(Stored entries)
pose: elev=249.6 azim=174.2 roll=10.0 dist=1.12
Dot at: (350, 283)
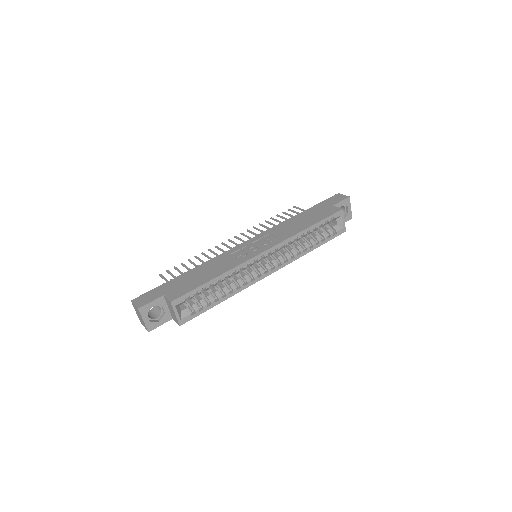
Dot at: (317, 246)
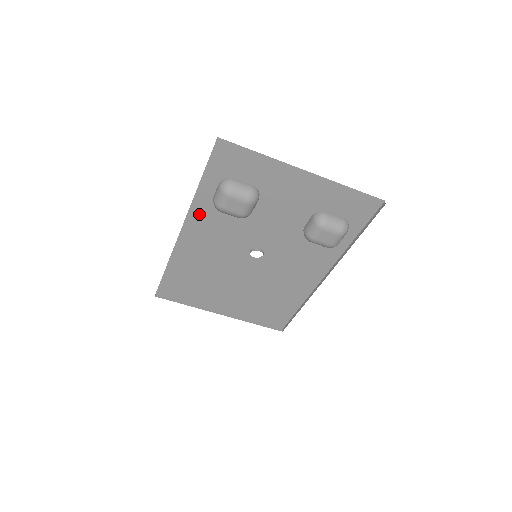
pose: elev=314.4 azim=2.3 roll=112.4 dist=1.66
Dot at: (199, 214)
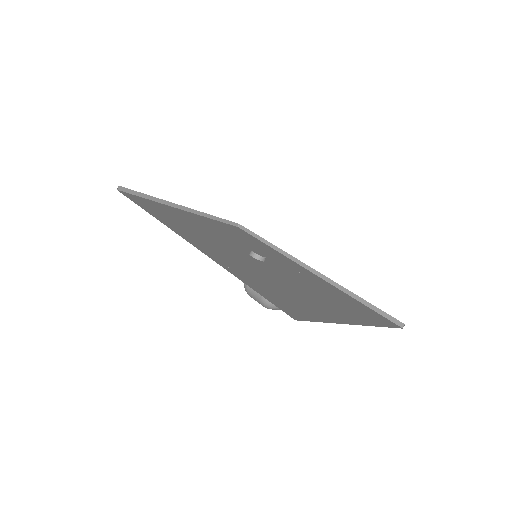
Dot at: (220, 260)
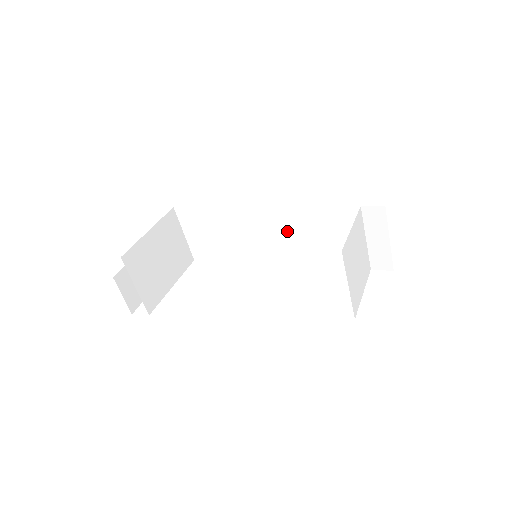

• What is required:
Please identify every line in the records that contains the string "roll", and copy each such line in full.

• Response to the task:
pose: elev=249.6 azim=174.2 roll=10.0 dist=1.12
pose: elev=314.4 azim=2.3 roll=112.4 dist=1.66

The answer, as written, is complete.